Sudden Infant Death Syndrome (SIDS)
Sudden infant death syndrome (SIDS) is the unexplained death of an infant under the age of one, usually during sleep. While the number of SIDS cases is declining, 3,500 babies die in the US due to SIDS each year. Possible causes of infant death include respiratory infections, accidental suffocations, auto accidents, and other causes. Lying a baby on their back is thought to help prevent SIDS. It is important to keep small, soft objects away from the child’s face, including toys, crib bumpers or even loose bedding.
Infections that may complicate pregnancy include HIV, HPV, hepatitis B, tuberculosis, urinary tract infections (UTIs), and sexually transmitted diseases (STDs). Vaccinations can help prevent serious infections from developing. Regular check-ups are also helpful because they allow early detection of any complications that may arise, giving the doctor enough time to treat the disease early.
A study published in the New England Journal of Medicine in 2008 found that obesity during pregnancy is associated with increased use of health care services, suggesting there are increased health risks that need to be addressed for a safe birth. Although it is normal to gain weight throughout pregnancy, extreme weight gains (or losses) should discussed with your doctor.
Other problems during pregnancy include anemia, diabetes, and mental health problems. Extreme stress or depression may negatively impact a child's health by interfering with your appetite, sleep, energy levels, hormones. Even problems with concentration and decision-making can be major issues.

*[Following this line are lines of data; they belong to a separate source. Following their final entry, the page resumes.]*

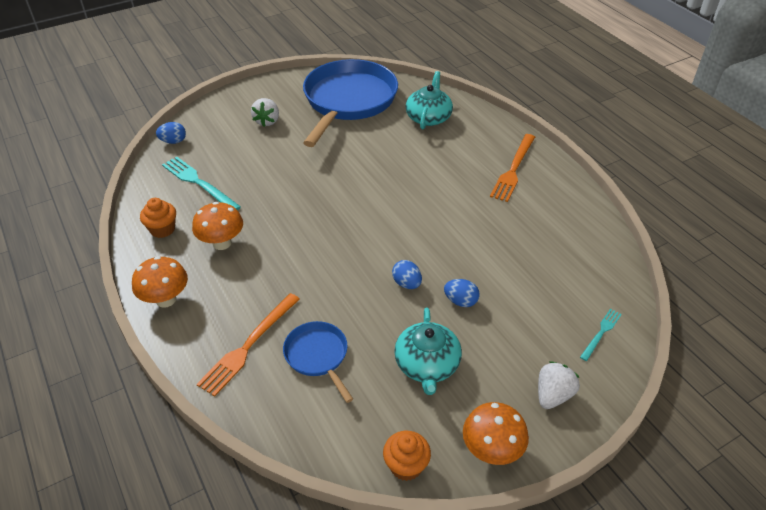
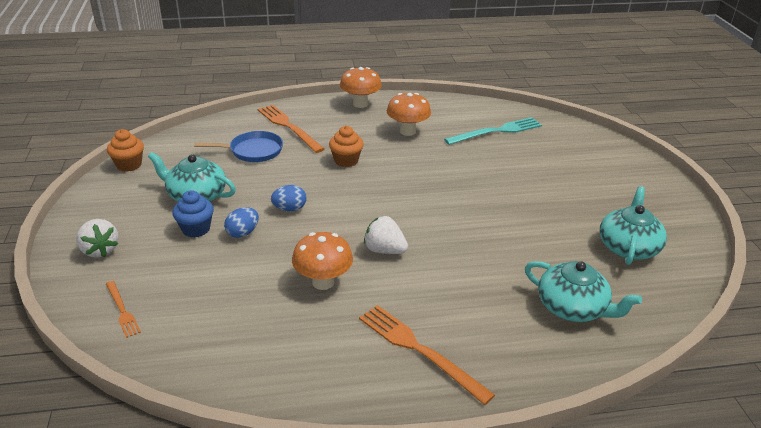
camera: 110 degrees right, 10 degrees down
orange cupcake [140,198,176,238] -> orange cupcake moved to [329,126,364,167]
blue egg [156,122,186,144] -> none
white strawberry [251,98,279,127] -> white strawberry moved to [364,216,408,254]
blue pan [303,59,398,147] -> turquoise teapot [600,186,667,265]
orange mushroom [463,402,529,465] -> orange mushroom moved to [292,232,353,290]
turquoise fork [580,308,622,361] -> orange fork [106,281,141,338]
none -> blue cupcake [172,190,214,238]

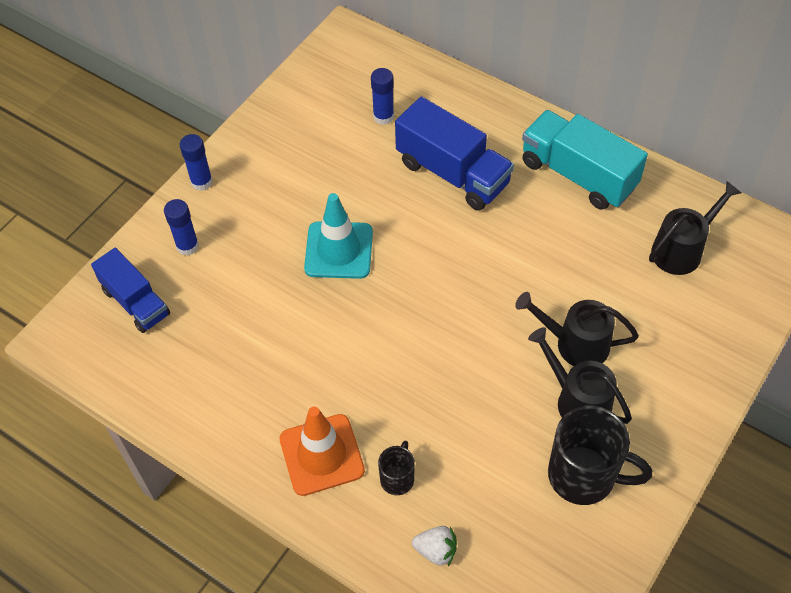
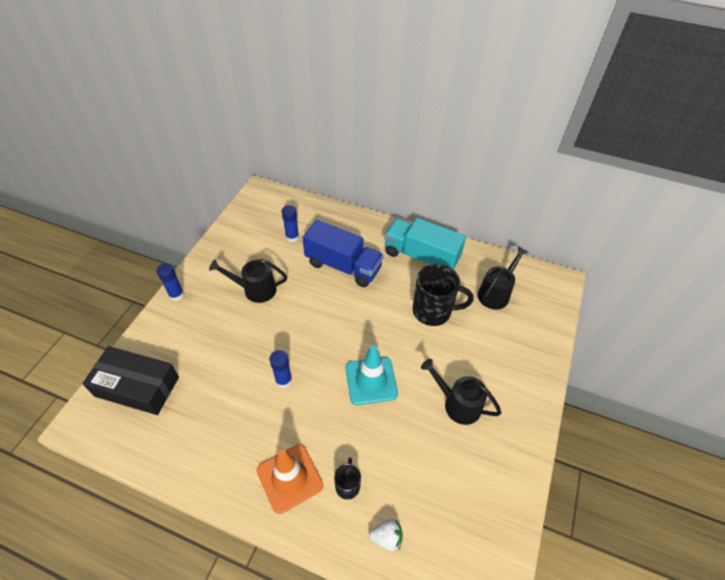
camera: 15 degrees left, 5 degrees down
blue truck [91,248,170,333] -> black box [82,346,179,415]
blue glue stick [164,199,199,256] -> blue glue stick moved to [269,350,292,388]
turquoise traffic cone [304,193,373,279] -> turquoise traffic cone moved to [346,345,398,405]
black watering can [515,292,639,366] -> black watering can moved to [209,259,287,303]
black mug [548,406,652,505] -> black mug moved to [413,264,473,326]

Woman with other chronic illnesses may also have a more difficult pregnancy.
Hyperemesis gravidarum—morning sickness—is most common during the first three months of pregnancy. Symptoms include nausea and vomiting—often upon waking up. It is believed to be related to rapidly rising levels of hCG (human chorionic gonadotropin) in the blood, a hormone that is released by the placenta. If the morning sickness is severe, it may lead to extreme weight loss and dehydration that will put you and your baby at risk. Tell your doctor right away since intensive care may be required.

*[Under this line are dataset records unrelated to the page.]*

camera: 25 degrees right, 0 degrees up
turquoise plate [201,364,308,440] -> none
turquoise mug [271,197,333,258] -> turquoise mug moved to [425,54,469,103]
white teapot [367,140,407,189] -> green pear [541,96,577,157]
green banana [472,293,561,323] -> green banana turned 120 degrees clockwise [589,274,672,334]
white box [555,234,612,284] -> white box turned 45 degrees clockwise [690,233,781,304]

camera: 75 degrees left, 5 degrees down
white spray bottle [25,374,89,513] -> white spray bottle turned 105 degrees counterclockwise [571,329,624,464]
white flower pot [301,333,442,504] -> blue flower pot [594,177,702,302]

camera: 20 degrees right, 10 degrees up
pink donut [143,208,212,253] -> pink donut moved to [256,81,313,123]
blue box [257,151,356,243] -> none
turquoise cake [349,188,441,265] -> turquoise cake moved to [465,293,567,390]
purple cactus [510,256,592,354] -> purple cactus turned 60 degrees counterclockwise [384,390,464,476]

Exposure to radiation or certain chemicals, taking certain medications, or eating certain foods may also lead to complications. Any changes in medication or diet and other uncertainties should be discussed with your doctor.

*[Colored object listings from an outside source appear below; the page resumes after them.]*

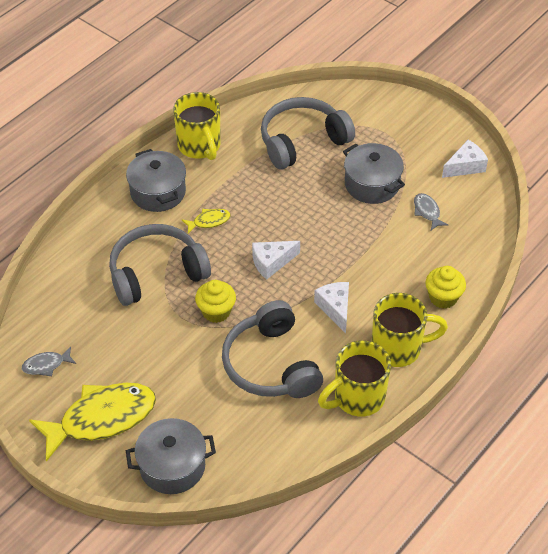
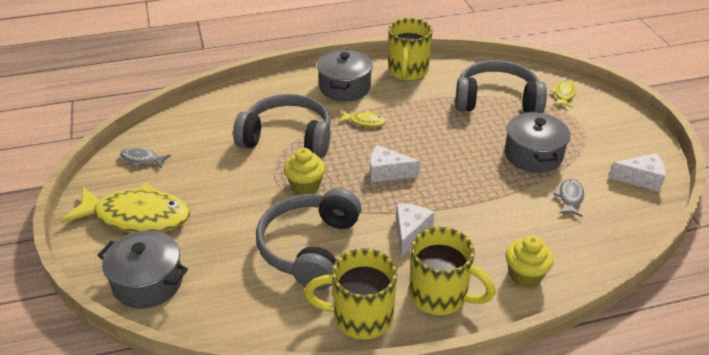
camera: 35 degrees right, 10 degrees down
none -> yellow fish [550,80,576,108]

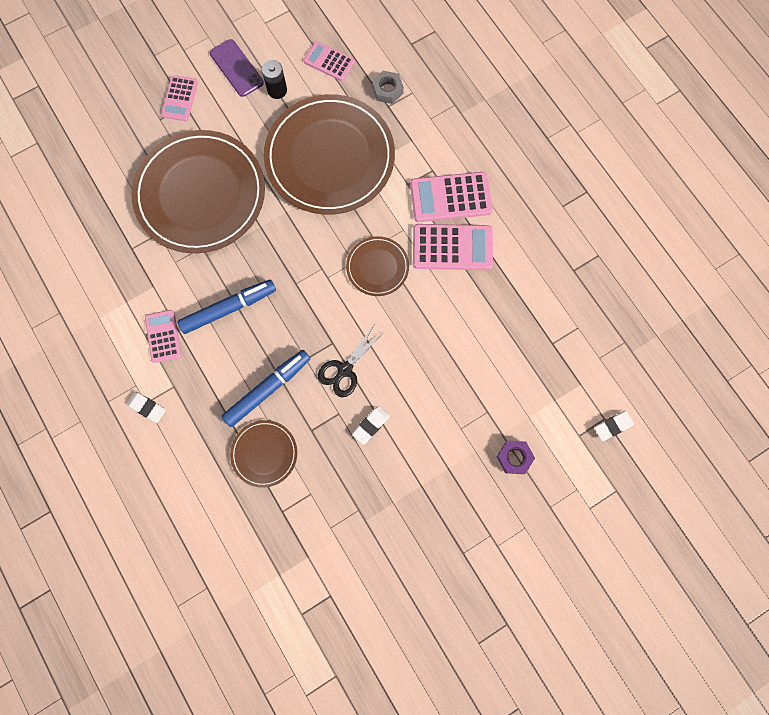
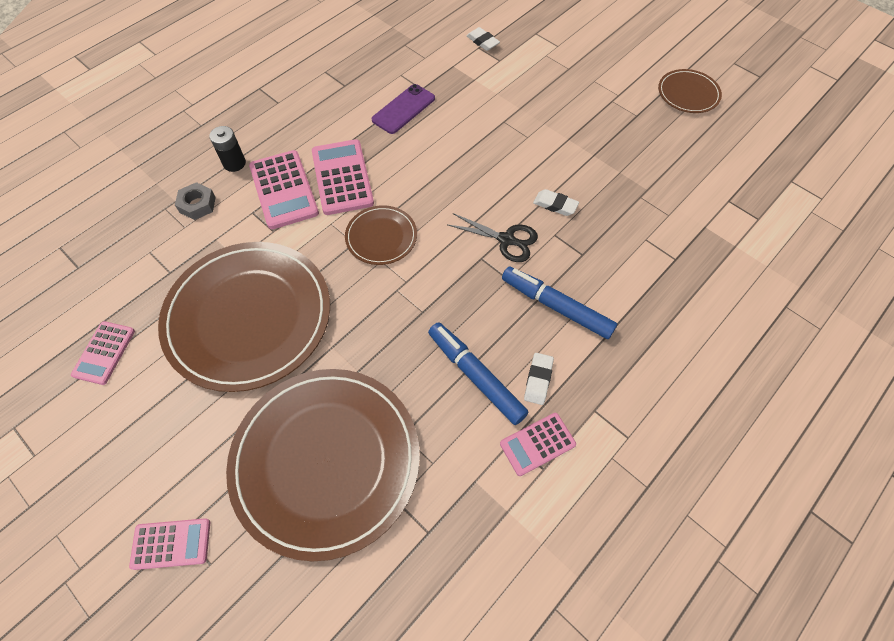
camera: 105 degrees left, 15 degrees down
white eraser [127,392,166,423] -> white eraser moved to [524,353,554,405]
purple phone [210,39,264,97] -> purple phone moved to [372,84,435,134]
brown plate [230,420,297,488] -> brown plate moved to [658,69,722,113]
black battery [262,60,287,99] -> black battery moved to [209,126,246,172]
grey nut [372,71,404,104] -> grey nut moved to [175,182,216,220]
purple nut [497,441,535,474] -> none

How To Fix The High Infant Mortality Rate
How Can Infant Death Be Prevented?
There are no definitive ways to prevent many of the leading causes of infant mortality. However, increasing an infant’s chances of survival is possible, and research is ongoing.
It's advisable to talk with your doctor about ways to best ensure a safe and healthy birth. Some general tips include:
- Living a healthy lifestyle (i.e. eating healthy and exercising)
- Managing your weight.
- Taking enough folic acid during pregnancy prevents neural tube defects.
- Not smoking, no drinking alcohol or taking any illicit drugs
Infant death is a heartbreaking problem in the United States. It is so important to be as healthy as possible before conceiving, and to remain healthy during the pregnancy. Seeing a gynecologist regularly will help prevent problems that may occur during pregnancy. They can recognize and treat problems as they arise.
This content is for informational purposes only and does not substitute for formal and individualized diagnosis, prognosis, treatment, prescription, and/or dietary advice from a licensed medical professional. Do not stop or alter your current course of treatment. If pregnant or nursing, consult with a qualified provider on an individual basis. Seek immediate help if you are experiencing a medical emergency.